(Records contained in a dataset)
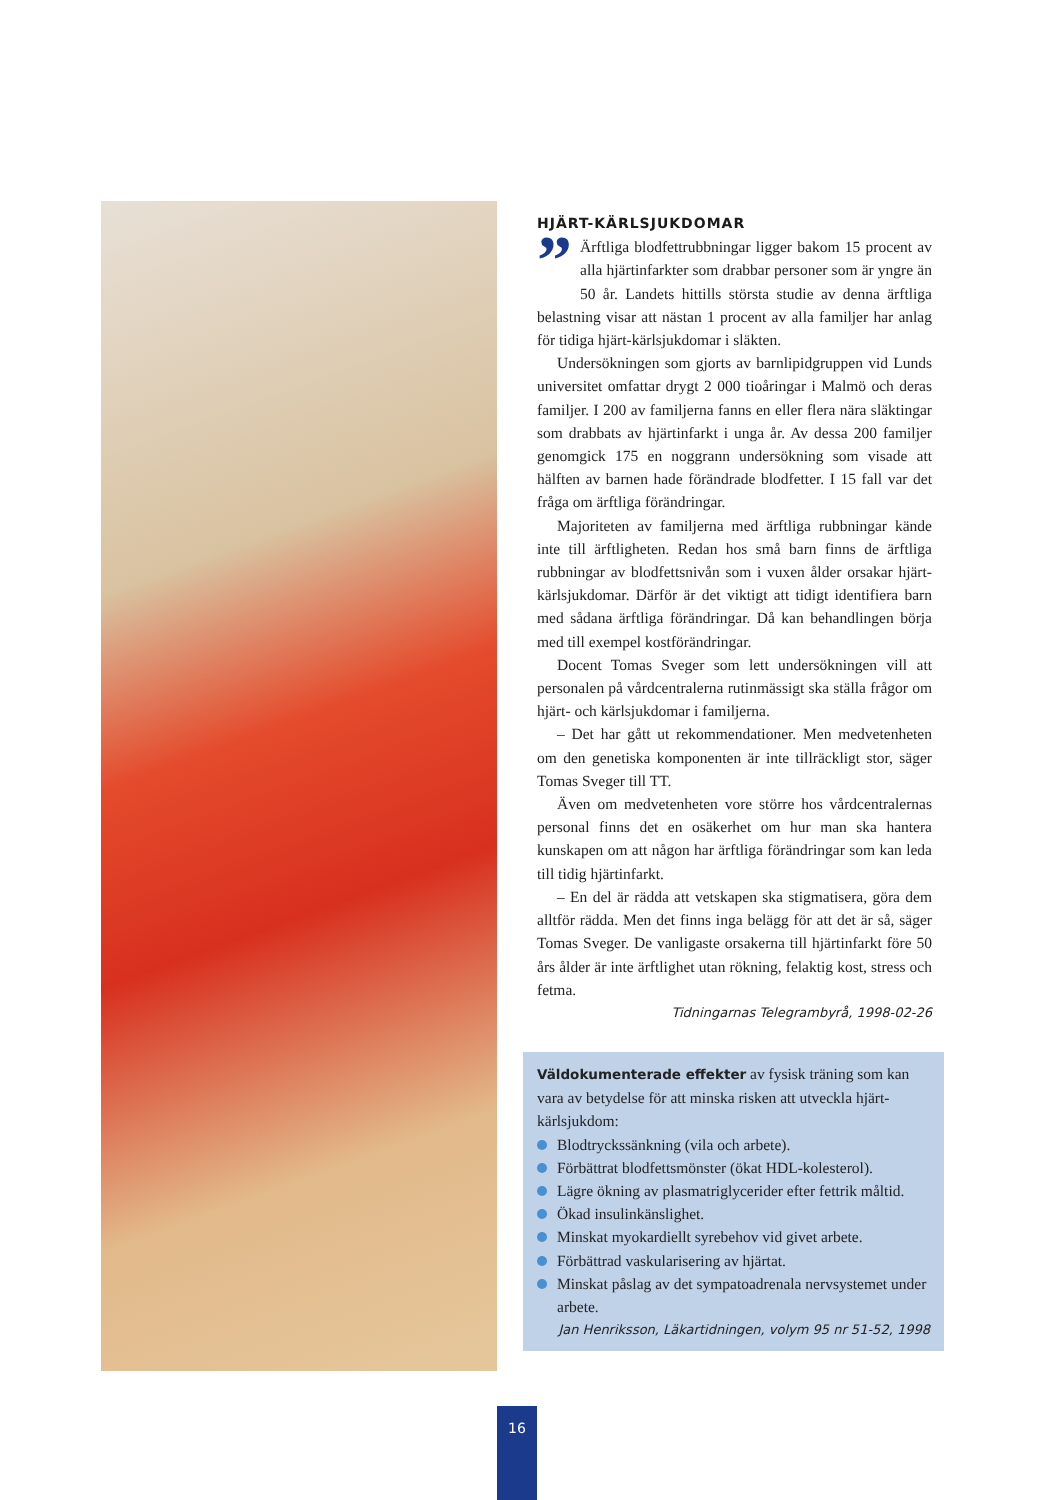HJÄRT-KÄRLSJUKDOMAR
” Ärftliga blodfettrubbningar ligger bakom 15 procent av alla hjärtinfarkter som drabbar personer som är yngre än 50 år. Landets hittills största studie av denna ärftliga belastning visar att nästan 1 procent av alla familjer har anlag för tidiga hjärt-kärlsjukdomar i släkten.
Undersökningen som gjorts av barnlipidgruppen vid Lunds universitet omfattar drygt 2 000 tioåringar i Malmö och deras familjer. I 200 av familjerna fanns en eller flera nära släktingar som drabbats av hjärtinfarkt i unga år. Av dessa 200 familjer genomgick 175 en noggrann undersökning som visade att hälften av barnen hade förändrade blodfetter. I 15 fall var det fråga om ärftliga förändringar.
Majoriteten av familjerna med ärftliga rubbningar kände inte till ärftligheten. Redan hos små barn finns de ärftliga rubbningar av blodfettsnivån som i vuxen ålder orsakar hjärt-kärlsjukdomar. Därför är det viktigt att tidigt identifiera barn med sådana ärftliga förändringar. Då kan behandlingen börja med till exempel kostförändringar.
Docent Tomas Sveger som lett undersökningen vill att personalen på vårdcentralerna rutinmässigt ska ställa frågor om hjärt- och kärlsjukdomar i familjerna.
– Det har gått ut rekommendationer. Men medvetenheten om den genetiska komponenten är inte tillräckligt stor, säger Tomas Sveger till TT.
Även om medvetenheten vore större hos vårdcentralernas personal finns det en osäkerhet om hur man ska hantera kunskapen om att någon har ärftliga förändringar som kan leda till tidig hjärtinfarkt.
– En del är rädda att vetskapen ska stigmatisera, göra dem alltför rädda. Men det finns inga belägg för att det är så, säger Tomas Sveger. De vanligaste orsakerna till hjärtinfarkt före 50 års ålder är inte ärftlighet utan rökning, felaktig kost, stress och fetma.
Tidningarnas Telegrambyrå, 1998-02-26
Väldokumenterade effekter av fysisk träning som kan vara av betydelse för att minska risken att utveckla hjärt-kärlsjukdom:
Blodtryckssänkning (vila och arbete).
Förbättrat blodfettsmönster (ökat HDL-kolesterol).
Lägre ökning av plasmatriglycerider efter fettrik måltid.
Ökad insulinkänslighet.
Minskat myokardiellt syrebehov vid givet arbete.
Förbättrad vaskularisering av hjärtat.
Minskat påslag av det sympatoadrenala nervsystemet under arbete.
Jan Henriksson, Läkartidningen, volym 95 nr 51-52, 1998
16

**The problem**
The records must be restated word for word, apart from any images.

**Worked solution**
HJÄRT-KÄRLSJUKDOMAR
” Ärftliga blodfettrubbningar ligger bakom 15 procent av alla hjärtinfarkter som drabbar personer som är yngre än 50 år. Landets hittills största studie av denna ärftliga belastning visar att nästan 1 procent av alla familjer har anlag för tidiga hjärt-kärlsjukdomar i släkten.
Undersökningen som gjorts av barnlipidgruppen vid Lunds universitet omfattar drygt 2 000 tioåringar i Malmö och deras familjer. I 200 av familjerna fanns en eller flera nära släktingar som drabbats av hjärtinfarkt i unga år. Av dessa 200 familjer genomgick 175 en noggrann undersökning som visade att hälften av barnen hade förändrade blodfetter. I 15 fall var det fråga om ärftliga förändringar.
Majoriteten av familjerna med ärftliga rubbningar kände inte till ärftligheten. Redan hos små barn finns de ärftliga rubbningar av blodfettsnivån som i vuxen ålder orsakar hjärt-kärlsjukdomar. Därför är det viktigt att tidigt identifiera barn med sådana ärftliga förändringar. Då kan behandlingen börja med till exempel kostförändringar.
Docent Tomas Sveger som lett undersökningen vill att personalen på vårdcentralerna rutinmässigt ska ställa frågor om hjärt- och kärlsjukdomar i familjerna.
– Det har gått ut rekommendationer. Men medvetenheten om den genetiska komponenten är inte tillräckligt stor, säger Tomas Sveger till TT.
Även om medvetenheten vore större hos vårdcentralernas personal finns det en osäkerhet om hur man ska hantera kunskapen om att någon har ärftliga förändringar som kan leda till tidig hjärtinfarkt.
– En del är rädda att vetskapen ska stigmatisera, göra dem alltför rädda. Men det finns inga belägg för att det är så, säger Tomas Sveger. De vanligaste orsakerna till hjärtinfarkt före 50 års ålder är inte ärftlighet utan rökning, felaktig kost, stress och fetma.
Tidningarnas Telegrambyrå, 1998-02-26
Väldokumenterade effekter av fysisk träning som kan vara av betydelse för att minska risken att utveckla hjärt-kärlsjukdom:
Blodtryckssänkning (vila och arbete).
Förbättrat blodfettsmönster (ökat HDL-kolesterol).
Lägre ökning av plasmatriglycerider efter fettrik måltid.
Ökad insulinkänslighet.
Minskat myokardiellt syrebehov vid givet arbete.
Förbättrad vaskularisering av hjärtat.
Minskat påslag av det sympatoadrenala nervsystemet under arbete.
Jan Henriksson, Läkartidningen, volym 95 nr 51-52, 1998
16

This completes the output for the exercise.